## Records shown
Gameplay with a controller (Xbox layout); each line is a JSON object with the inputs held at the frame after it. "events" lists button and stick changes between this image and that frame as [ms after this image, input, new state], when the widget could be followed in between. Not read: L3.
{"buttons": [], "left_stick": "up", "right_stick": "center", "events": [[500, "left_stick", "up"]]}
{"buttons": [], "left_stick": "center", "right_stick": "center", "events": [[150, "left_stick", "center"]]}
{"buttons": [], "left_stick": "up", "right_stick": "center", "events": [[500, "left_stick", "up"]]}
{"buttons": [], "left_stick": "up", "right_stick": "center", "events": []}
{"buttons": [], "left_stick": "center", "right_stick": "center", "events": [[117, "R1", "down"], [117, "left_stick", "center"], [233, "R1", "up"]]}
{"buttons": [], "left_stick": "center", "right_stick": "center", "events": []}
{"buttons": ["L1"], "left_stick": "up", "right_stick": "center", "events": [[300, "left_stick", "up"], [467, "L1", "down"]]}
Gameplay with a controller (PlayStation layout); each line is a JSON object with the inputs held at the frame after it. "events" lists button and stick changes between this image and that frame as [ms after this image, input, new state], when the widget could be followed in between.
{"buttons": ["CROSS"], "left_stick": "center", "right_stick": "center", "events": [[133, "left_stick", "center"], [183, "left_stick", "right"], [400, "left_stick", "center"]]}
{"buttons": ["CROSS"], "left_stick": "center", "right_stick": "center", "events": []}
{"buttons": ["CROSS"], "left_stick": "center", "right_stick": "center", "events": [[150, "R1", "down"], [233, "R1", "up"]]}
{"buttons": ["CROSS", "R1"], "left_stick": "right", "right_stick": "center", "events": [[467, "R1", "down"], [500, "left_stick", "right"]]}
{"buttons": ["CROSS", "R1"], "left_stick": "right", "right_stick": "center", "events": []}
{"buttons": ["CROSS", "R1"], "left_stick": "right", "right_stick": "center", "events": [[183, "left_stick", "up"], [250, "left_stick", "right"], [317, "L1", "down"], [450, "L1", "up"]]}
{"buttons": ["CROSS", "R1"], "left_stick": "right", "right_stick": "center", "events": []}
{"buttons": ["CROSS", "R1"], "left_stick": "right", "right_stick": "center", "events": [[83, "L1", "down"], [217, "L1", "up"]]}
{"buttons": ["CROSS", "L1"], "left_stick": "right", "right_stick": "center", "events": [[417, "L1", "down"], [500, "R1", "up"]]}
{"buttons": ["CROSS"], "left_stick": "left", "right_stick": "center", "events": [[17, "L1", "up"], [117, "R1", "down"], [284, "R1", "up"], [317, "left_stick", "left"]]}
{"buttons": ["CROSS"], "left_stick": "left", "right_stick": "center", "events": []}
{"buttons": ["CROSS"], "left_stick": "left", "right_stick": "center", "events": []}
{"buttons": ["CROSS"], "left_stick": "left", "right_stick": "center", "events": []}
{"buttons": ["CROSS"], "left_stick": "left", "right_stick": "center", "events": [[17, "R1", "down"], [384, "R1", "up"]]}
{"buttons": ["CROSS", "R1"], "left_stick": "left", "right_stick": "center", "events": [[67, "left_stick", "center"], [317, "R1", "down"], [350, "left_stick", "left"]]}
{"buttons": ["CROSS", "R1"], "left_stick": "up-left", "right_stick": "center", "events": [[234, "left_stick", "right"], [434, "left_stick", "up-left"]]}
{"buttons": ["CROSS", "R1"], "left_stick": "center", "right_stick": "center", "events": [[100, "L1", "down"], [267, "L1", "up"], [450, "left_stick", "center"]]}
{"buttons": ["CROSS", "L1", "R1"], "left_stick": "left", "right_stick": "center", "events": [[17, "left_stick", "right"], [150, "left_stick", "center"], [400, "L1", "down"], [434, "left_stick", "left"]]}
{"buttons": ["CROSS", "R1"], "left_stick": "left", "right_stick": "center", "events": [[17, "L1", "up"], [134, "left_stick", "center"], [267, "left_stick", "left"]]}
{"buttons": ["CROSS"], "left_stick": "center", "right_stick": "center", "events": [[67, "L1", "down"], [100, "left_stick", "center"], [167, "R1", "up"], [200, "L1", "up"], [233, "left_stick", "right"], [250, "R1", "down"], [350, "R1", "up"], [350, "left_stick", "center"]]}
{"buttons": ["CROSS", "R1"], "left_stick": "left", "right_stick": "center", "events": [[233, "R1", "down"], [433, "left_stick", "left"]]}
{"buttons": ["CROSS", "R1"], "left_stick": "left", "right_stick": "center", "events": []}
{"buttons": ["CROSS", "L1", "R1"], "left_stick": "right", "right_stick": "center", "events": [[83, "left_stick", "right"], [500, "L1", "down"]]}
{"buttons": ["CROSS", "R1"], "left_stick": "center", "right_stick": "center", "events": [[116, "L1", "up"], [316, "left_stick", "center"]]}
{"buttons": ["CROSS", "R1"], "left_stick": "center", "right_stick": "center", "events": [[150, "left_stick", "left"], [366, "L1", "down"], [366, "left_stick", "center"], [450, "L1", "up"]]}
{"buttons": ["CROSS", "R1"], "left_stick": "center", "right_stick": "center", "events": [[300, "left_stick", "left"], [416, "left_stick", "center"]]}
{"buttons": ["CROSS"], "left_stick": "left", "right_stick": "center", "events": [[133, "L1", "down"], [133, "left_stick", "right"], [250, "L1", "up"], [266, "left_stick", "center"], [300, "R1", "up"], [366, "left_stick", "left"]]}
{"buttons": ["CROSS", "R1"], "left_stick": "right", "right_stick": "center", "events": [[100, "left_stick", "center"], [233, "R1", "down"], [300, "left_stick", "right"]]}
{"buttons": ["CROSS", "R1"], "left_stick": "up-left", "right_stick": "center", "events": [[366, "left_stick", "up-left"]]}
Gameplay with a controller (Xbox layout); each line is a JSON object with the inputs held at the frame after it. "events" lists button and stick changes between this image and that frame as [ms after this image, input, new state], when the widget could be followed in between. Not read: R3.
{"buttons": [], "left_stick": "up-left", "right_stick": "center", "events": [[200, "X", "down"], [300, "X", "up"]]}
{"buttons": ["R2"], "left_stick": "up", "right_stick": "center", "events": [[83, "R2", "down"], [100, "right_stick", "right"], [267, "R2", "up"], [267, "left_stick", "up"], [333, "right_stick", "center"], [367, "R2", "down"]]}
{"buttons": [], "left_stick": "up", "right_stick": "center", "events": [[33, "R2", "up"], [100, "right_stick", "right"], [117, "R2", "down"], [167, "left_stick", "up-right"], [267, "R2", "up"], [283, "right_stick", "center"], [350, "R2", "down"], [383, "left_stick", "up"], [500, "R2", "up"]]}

## What to produce
The records above need to be transcribed in full. Keep every character unchanged.

## Task result
Gameplay with a controller (Xbox layout); each line is a JSON object with the inputs held at the frame after it. "events" lists button and stick changes between this image and that frame as [ms after this image, input, new state], when the widget could be followed in between. Not read: L3.
{"buttons": [], "left_stick": "up", "right_stick": "center", "events": [[500, "left_stick", "up"]]}
{"buttons": [], "left_stick": "center", "right_stick": "center", "events": [[150, "left_stick", "center"]]}
{"buttons": [], "left_stick": "up", "right_stick": "center", "events": [[500, "left_stick", "up"]]}
{"buttons": [], "left_stick": "up", "right_stick": "center", "events": []}
{"buttons": [], "left_stick": "center", "right_stick": "center", "events": [[117, "R1", "down"], [117, "left_stick", "center"], [233, "R1", "up"]]}
{"buttons": [], "left_stick": "center", "right_stick": "center", "events": []}
{"buttons": ["L1"], "left_stick": "up", "right_stick": "center", "events": [[300, "left_stick", "up"], [467, "L1", "down"]]}
Gameplay with a controller (PlayStation layout); each line is a JSON object with the inputs held at the frame after it. "events" lists button and stick changes between this image and that frame as [ms after this image, input, new state], when the widget could be followed in between.
{"buttons": ["CROSS"], "left_stick": "center", "right_stick": "center", "events": [[133, "left_stick", "center"], [183, "left_stick", "right"], [400, "left_stick", "center"]]}
{"buttons": ["CROSS"], "left_stick": "center", "right_stick": "center", "events": []}
{"buttons": ["CROSS"], "left_stick": "center", "right_stick": "center", "events": [[150, "R1", "down"], [233, "R1", "up"]]}
{"buttons": ["CROSS", "R1"], "left_stick": "right", "right_stick": "center", "events": [[467, "R1", "down"], [500, "left_stick", "right"]]}
{"buttons": ["CROSS", "R1"], "left_stick": "right", "right_stick": "center", "events": []}
{"buttons": ["CROSS", "R1"], "left_stick": "right", "right_stick": "center", "events": [[183, "left_stick", "up"], [250, "left_stick", "right"], [317, "L1", "down"], [450, "L1", "up"]]}
{"buttons": ["CROSS", "R1"], "left_stick": "right", "right_stick": "center", "events": []}
{"buttons": ["CROSS", "R1"], "left_stick": "right", "right_stick": "center", "events": [[83, "L1", "down"], [217, "L1", "up"]]}
{"buttons": ["CROSS", "L1"], "left_stick": "right", "right_stick": "center", "events": [[417, "L1", "down"], [500, "R1", "up"]]}
{"buttons": ["CROSS"], "left_stick": "left", "right_stick": "center", "events": [[17, "L1", "up"], [117, "R1", "down"], [284, "R1", "up"], [317, "left_stick", "left"]]}
{"buttons": ["CROSS"], "left_stick": "left", "right_stick": "center", "events": []}
{"buttons": ["CROSS"], "left_stick": "left", "right_stick": "center", "events": []}
{"buttons": ["CROSS"], "left_stick": "left", "right_stick": "center", "events": []}
{"buttons": ["CROSS"], "left_stick": "left", "right_stick": "center", "events": [[17, "R1", "down"], [384, "R1", "up"]]}
{"buttons": ["CROSS", "R1"], "left_stick": "left", "right_stick": "center", "events": [[67, "left_stick", "center"], [317, "R1", "down"], [350, "left_stick", "left"]]}
{"buttons": ["CROSS", "R1"], "left_stick": "up-left", "right_stick": "center", "events": [[234, "left_stick", "right"], [434, "left_stick", "up-left"]]}
{"buttons": ["CROSS", "R1"], "left_stick": "center", "right_stick": "center", "events": [[100, "L1", "down"], [267, "L1", "up"], [450, "left_stick", "center"]]}
{"buttons": ["CROSS", "L1", "R1"], "left_stick": "left", "right_stick": "center", "events": [[17, "left_stick", "right"], [150, "left_stick", "center"], [400, "L1", "down"], [434, "left_stick", "left"]]}
{"buttons": ["CROSS", "R1"], "left_stick": "left", "right_stick": "center", "events": [[17, "L1", "up"], [134, "left_stick", "center"], [267, "left_stick", "left"]]}
{"buttons": ["CROSS"], "left_stick": "center", "right_stick": "center", "events": [[67, "L1", "down"], [100, "left_stick", "center"], [167, "R1", "up"], [200, "L1", "up"], [233, "left_stick", "right"], [250, "R1", "down"], [350, "R1", "up"], [350, "left_stick", "center"]]}
{"buttons": ["CROSS", "R1"], "left_stick": "left", "right_stick": "center", "events": [[233, "R1", "down"], [433, "left_stick", "left"]]}
{"buttons": ["CROSS", "R1"], "left_stick": "left", "right_stick": "center", "events": []}
{"buttons": ["CROSS", "L1", "R1"], "left_stick": "right", "right_stick": "center", "events": [[83, "left_stick", "right"], [500, "L1", "down"]]}
{"buttons": ["CROSS", "R1"], "left_stick": "center", "right_stick": "center", "events": [[116, "L1", "up"], [316, "left_stick", "center"]]}
{"buttons": ["CROSS", "R1"], "left_stick": "center", "right_stick": "center", "events": [[150, "left_stick", "left"], [366, "L1", "down"], [366, "left_stick", "center"], [450, "L1", "up"]]}
{"buttons": ["CROSS", "R1"], "left_stick": "center", "right_stick": "center", "events": [[300, "left_stick", "left"], [416, "left_stick", "center"]]}
{"buttons": ["CROSS"], "left_stick": "left", "right_stick": "center", "events": [[133, "L1", "down"], [133, "left_stick", "right"], [250, "L1", "up"], [266, "left_stick", "center"], [300, "R1", "up"], [366, "left_stick", "left"]]}
{"buttons": ["CROSS", "R1"], "left_stick": "right", "right_stick": "center", "events": [[100, "left_stick", "center"], [233, "R1", "down"], [300, "left_stick", "right"]]}
{"buttons": ["CROSS", "R1"], "left_stick": "up-left", "right_stick": "center", "events": [[366, "left_stick", "up-left"]]}
Gameplay with a controller (Xbox layout); each line is a JSON object with the inputs held at the frame after it. "events" lists button and stick changes between this image and that frame as [ms after this image, input, new state], when the widget could be followed in between. Not read: R3.
{"buttons": [], "left_stick": "up-left", "right_stick": "center", "events": [[200, "X", "down"], [300, "X", "up"]]}
{"buttons": ["R2"], "left_stick": "up", "right_stick": "center", "events": [[83, "R2", "down"], [100, "right_stick", "right"], [267, "R2", "up"], [267, "left_stick", "up"], [333, "right_stick", "center"], [367, "R2", "down"]]}
{"buttons": [], "left_stick": "up", "right_stick": "center", "events": [[33, "R2", "up"], [100, "right_stick", "right"], [117, "R2", "down"], [167, "left_stick", "up-right"], [267, "R2", "up"], [283, "right_stick", "center"], [350, "R2", "down"], [383, "left_stick", "up"], [500, "R2", "up"]]}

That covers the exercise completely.